**TASK DETAILS**
List every line in this data where the string "index" occurs.

::::

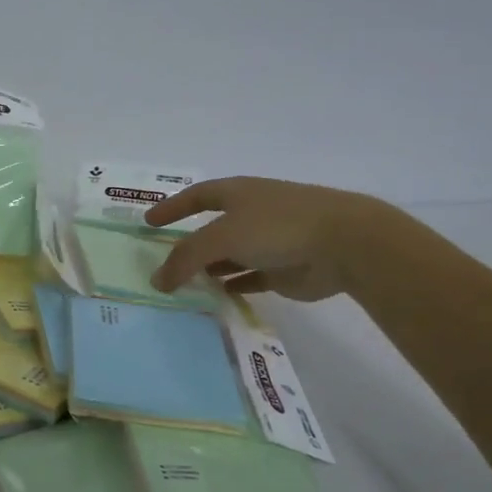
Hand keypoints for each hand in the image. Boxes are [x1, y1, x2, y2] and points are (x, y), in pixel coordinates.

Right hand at [147, 177, 380, 301]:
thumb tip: (158, 280)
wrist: (343, 244)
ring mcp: (268, 242)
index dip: (172, 208)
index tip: (148, 223)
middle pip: (211, 228)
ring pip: (229, 256)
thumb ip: (185, 258)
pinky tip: (215, 298)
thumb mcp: (222, 236)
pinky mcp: (282, 270)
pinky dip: (232, 286)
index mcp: (238, 194)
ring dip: (208, 269)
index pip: (196, 196)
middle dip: (188, 244)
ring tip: (182, 286)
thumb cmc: (278, 227)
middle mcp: (251, 214)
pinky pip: (249, 279)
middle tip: (161, 263)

::::

**EXERCISE RESPONSE**
index dip: (172, 208)
index tip: (148, 223)
index mcp: (238, 194)
index pip: (196, 196)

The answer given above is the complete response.